# Darstellungsproblem (GUI, Texte)



## Sibylle (4. Jul 2010)

Hallo,

in ein Textfeld (GUI) sollen Testdaten (Texte) eingegeben werden, die *unterschiedlich lang* sind.
Danach sollen die einzelnen Zeichen in Charvariabeln übertragen werden.
Bis zu diesem Stdium funktioniert das Programm.

Nun die Frage:
Wie kann man die einzelnen Zeichen in jeweils einem Textfeld darstellen? 
Ich stehe da vor einem Rätsel bzw. vor der Tatsache, dass offensichtlich Kenntnisse fehlen.

Über jede Hilfe würde ich mich sehr freuen.
Vielen Dank im Voraus.

Gruß

Sibylle


----------



## eRaaaa (4. Jul 2010)

???:L Ist es die Hitze, liegt`s an mir oder doch an deiner sehr knappen Problemerklärung...aber ich verstehe fast kein Wort 


Sibylle hat gesagt.:


> in ein Textfeld (GUI) sollen Testdaten (Texte) eingegeben werden, die *unterschiedlich lang* sind.


soweit klar


> Danach sollen die einzelnen Zeichen in Charvariabeln übertragen werden.
> ...
> Nun die Frage:
> Wie kann man die einzelnen Zeichen in jeweils einem Textfeld darstellen?


hier hört`s bei mir schon auf....

Kannst du nicht mal ein Beispiel geben, so dass sich auch Außenstehende ein Bild machen können von dem was du vor hast ?!

○ ○ ○ ○

* ZU ERLEDIGEN:
(1) Gib den Abschnitt des Forenthreads zum Darstellungsproblem zwischen „## Sibylle (4.“ und „mich sehr freuen.“ einschließlich erneut wieder und tausche dabei „Textfeld“ gegen „Eingabefeld“ aus.
(2) Setze den Forenthread zum Darstellungsproblem nach seinem letzten Satz fort.

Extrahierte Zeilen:

○ ○ ○ ○

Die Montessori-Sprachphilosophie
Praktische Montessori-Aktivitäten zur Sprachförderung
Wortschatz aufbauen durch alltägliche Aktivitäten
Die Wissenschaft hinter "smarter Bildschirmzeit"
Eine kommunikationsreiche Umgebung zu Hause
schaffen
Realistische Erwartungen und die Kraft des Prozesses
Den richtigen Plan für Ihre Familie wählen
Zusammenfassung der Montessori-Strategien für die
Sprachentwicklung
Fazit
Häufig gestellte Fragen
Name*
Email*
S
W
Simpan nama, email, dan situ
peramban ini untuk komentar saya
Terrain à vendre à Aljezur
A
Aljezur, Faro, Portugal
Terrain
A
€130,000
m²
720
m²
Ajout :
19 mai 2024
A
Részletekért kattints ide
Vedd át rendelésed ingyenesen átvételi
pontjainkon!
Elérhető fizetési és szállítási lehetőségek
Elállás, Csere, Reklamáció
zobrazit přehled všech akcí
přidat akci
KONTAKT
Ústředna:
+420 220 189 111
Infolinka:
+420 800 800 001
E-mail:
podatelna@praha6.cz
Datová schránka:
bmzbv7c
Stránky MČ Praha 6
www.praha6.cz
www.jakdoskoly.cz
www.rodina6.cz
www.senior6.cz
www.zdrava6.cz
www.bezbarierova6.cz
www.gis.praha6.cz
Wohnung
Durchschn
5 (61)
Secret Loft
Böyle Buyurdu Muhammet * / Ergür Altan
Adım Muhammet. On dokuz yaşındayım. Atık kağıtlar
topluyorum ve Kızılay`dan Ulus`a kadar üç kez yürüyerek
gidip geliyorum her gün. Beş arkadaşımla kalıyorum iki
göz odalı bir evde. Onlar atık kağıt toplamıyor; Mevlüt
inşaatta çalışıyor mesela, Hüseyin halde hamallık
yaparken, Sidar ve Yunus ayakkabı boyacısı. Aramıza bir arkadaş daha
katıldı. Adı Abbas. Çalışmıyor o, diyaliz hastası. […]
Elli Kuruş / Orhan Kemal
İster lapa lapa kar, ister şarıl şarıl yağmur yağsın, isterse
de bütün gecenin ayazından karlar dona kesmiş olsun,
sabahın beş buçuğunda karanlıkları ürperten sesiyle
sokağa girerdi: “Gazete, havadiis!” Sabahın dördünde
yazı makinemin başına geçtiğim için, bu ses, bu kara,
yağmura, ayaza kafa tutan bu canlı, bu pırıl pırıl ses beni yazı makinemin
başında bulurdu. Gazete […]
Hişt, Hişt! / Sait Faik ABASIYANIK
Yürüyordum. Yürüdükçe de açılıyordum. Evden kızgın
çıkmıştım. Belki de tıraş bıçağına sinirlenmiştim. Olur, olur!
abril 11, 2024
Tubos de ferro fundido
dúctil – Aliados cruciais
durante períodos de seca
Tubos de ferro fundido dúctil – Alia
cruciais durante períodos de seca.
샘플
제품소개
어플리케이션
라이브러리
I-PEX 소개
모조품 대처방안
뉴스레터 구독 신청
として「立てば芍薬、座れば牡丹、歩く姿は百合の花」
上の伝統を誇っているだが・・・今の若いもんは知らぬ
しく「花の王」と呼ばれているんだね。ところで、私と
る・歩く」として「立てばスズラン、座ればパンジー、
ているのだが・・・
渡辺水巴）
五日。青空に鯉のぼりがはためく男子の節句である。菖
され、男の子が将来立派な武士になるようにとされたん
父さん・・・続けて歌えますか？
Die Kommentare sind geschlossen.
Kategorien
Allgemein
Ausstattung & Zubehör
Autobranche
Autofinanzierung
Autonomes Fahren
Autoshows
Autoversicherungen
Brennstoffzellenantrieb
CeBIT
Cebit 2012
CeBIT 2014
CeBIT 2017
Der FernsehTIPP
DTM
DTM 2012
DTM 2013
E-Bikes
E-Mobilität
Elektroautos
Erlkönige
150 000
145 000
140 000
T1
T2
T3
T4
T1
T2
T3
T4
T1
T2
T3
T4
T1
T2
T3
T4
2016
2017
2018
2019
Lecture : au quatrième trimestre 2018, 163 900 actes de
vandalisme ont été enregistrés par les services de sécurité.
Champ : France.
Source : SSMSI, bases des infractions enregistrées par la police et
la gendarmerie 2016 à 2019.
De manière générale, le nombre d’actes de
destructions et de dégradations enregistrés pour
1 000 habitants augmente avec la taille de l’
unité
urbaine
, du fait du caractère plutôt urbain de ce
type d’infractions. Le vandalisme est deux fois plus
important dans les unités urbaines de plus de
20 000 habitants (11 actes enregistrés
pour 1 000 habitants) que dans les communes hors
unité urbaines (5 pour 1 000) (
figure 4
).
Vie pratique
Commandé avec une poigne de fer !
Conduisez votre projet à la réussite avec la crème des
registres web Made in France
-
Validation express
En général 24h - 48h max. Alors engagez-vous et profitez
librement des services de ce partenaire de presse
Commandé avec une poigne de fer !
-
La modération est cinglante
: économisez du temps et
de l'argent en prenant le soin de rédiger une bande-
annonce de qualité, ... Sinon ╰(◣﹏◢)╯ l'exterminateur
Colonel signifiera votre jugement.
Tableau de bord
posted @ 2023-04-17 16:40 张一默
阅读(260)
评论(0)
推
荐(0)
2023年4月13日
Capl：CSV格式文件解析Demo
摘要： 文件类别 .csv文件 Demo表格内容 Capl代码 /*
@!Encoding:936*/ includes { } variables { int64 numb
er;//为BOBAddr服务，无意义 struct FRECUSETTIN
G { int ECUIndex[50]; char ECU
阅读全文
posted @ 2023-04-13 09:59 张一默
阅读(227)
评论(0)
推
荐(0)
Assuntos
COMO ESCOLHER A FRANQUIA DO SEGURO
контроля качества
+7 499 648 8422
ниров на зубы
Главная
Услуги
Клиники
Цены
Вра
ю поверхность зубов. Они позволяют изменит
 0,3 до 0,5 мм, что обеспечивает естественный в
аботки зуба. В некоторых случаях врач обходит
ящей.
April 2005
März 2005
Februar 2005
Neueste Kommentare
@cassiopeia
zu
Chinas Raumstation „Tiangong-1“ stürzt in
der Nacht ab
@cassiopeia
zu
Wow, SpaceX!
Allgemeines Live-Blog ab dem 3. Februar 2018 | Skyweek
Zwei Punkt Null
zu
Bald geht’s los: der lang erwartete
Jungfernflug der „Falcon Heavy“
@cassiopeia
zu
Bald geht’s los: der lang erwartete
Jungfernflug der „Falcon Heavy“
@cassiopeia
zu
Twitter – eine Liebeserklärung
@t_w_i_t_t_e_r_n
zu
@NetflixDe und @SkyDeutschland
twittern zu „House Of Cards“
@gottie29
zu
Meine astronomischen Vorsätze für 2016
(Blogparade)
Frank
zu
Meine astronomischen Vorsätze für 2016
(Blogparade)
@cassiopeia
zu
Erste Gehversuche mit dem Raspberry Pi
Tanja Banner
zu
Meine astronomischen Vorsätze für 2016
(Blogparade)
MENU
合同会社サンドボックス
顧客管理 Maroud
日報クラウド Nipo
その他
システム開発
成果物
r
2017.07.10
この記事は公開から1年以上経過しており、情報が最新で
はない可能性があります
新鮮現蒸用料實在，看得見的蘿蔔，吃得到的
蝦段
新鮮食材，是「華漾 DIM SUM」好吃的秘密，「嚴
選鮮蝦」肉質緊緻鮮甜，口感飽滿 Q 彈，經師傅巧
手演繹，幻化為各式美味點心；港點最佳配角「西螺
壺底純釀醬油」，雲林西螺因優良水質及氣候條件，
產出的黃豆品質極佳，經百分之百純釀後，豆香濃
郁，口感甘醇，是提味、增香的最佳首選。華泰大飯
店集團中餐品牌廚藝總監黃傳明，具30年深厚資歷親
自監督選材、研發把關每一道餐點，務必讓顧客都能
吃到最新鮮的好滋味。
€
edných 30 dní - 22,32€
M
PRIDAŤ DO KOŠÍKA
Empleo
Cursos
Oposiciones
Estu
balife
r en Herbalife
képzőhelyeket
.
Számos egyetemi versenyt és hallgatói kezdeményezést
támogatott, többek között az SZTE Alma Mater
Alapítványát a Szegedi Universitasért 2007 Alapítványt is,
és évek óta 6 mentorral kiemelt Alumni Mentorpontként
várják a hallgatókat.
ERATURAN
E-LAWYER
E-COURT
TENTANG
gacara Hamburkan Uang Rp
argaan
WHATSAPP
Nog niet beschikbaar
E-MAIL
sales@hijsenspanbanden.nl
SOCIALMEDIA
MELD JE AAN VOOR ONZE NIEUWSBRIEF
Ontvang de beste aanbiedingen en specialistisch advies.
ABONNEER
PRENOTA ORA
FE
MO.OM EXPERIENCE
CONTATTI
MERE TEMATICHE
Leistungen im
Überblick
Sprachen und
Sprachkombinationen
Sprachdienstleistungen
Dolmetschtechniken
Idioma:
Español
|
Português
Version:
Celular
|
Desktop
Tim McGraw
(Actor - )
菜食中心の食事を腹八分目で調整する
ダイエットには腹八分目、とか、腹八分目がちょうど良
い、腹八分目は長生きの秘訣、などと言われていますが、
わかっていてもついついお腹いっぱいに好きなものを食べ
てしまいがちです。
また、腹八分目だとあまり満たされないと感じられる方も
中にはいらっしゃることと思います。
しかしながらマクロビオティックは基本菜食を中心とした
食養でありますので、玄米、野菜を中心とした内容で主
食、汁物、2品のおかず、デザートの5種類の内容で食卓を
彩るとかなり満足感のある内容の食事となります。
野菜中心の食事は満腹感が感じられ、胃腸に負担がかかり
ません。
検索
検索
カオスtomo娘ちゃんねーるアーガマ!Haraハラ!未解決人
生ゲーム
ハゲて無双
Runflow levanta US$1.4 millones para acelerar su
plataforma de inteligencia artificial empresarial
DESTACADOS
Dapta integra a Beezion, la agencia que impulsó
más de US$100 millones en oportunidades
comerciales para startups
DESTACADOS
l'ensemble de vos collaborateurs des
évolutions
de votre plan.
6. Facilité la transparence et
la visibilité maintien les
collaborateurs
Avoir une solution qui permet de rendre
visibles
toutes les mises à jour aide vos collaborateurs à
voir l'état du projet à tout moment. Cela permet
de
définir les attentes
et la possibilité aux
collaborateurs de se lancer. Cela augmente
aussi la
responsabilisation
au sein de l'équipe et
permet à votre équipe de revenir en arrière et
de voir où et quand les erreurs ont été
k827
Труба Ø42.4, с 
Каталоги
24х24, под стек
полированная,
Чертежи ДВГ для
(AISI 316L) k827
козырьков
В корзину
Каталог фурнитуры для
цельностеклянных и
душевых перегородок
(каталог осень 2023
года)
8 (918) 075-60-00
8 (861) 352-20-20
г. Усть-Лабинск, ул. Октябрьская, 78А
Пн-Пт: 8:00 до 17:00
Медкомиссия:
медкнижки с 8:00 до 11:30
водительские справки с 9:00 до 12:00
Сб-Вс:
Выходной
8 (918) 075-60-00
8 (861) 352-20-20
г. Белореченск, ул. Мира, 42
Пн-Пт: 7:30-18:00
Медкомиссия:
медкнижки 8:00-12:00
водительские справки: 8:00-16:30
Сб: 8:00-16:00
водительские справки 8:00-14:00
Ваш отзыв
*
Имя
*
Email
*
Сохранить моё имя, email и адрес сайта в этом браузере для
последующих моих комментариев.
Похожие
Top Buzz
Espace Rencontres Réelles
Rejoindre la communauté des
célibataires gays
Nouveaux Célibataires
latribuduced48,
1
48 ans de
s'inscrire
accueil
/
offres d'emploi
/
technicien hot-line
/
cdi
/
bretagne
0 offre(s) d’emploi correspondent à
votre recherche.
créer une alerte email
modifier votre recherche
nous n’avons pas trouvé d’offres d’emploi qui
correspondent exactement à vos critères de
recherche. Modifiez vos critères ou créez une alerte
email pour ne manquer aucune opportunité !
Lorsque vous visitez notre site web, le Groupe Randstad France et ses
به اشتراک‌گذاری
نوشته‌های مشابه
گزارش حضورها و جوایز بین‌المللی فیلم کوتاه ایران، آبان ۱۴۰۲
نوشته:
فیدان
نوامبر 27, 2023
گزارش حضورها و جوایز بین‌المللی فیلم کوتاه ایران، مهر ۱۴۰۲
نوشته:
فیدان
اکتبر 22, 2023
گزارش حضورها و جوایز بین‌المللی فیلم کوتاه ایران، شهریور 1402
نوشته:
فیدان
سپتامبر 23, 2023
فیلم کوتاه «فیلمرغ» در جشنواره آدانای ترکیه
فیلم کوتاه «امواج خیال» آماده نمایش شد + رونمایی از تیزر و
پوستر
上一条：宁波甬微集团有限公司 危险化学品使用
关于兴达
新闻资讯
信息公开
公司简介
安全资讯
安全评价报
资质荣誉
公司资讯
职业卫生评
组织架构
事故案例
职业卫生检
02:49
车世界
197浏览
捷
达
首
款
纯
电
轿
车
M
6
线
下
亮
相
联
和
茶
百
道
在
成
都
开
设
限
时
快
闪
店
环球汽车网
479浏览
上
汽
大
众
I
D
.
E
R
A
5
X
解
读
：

○ ○ ○ ○

* ANTWORTEN JE AUFGABE:
(1)
## Sibylle (4. Jul 2010)

Hallo,

in ein Eingabefeld (GUI) sollen Testdaten (Texte) eingegeben werden, die *unterschiedlich lang* sind.
Danach sollen die einzelnen Zeichen in Charvariabeln übertragen werden.
Bis zu diesem Stdium funktioniert das Programm.

Nun die Frage:
Wie kann man die einzelnen Zeichen in jeweils einem Eingabefeld darstellen? 
Ich stehe da vor einem Rätsel bzw. vor der Tatsache, dass offensichtlich Kenntnisse fehlen.

Über jede Hilfe würde ich mich sehr freuen.

(2)
----------



## Sibylle (5. Jul 2010)

Halli Basti,

schön, dass Du bei der Lösung helfen möchtest.
Sorry, dass meine Erläuterungen so unverständlich waren.
Ein neuer Versuch:
Eingabe eines Textes in ein Textfeld.
Ausgabe des Textes aber Zeichen für Zeichen untereinander in einem frame.
Ich weiß nicht wie ich das hinbekomme, wenn die Testdaten für die Eingabe unterschiedlich lang sein können. Ist die Aufgabe nun klarer beschrieben?
Geht es womöglich gar nicht mit Textfeldern für die Ausgabe?
Ich bin sehr gespannt auf den weiteren Verlauf dieser Anfrage.
Dank im Voraus.
Gruß
Sibylle


----------



## L-ectron-X (5. Jul 2010)

Immer noch ziemlich schwammig, man kann sich kaum ein Bild von deinem Vorhaben machen.

Womöglich mit einem char-Array, welches den eingegebenen String aufnimmt und einer for-Schleife, welche die Länge des Arrays ermittelt und sich entsprechend um die Ausgabe kümmert.


----------



## Sibylle (5. Jul 2010)

Hallo L-ectron-X,

exakt, so soll es werden. Ich danke Dir für Dein Interesse.
Die Länge lässt sich ja leicht mit der Funktion length feststellen.
Schleife bilden und die einzelnen Zeichen in einen char-Array übertragen.

Gibt es in Java die Möglichkeiten einen variablen Array aufzubauen?

Der array soll dann arrayvariable für arrayvariable unter einander in den Frame gebracht werden.

Jetzt fehlt nur noch die Lösung für dieses Vorhaben.

Mal sehen, was sich da noch tut.

Gruß

Sibylle


----------



## L-ectron-X (5. Jul 2010)

Die Eingabe kannst du so in ein Array umwandeln.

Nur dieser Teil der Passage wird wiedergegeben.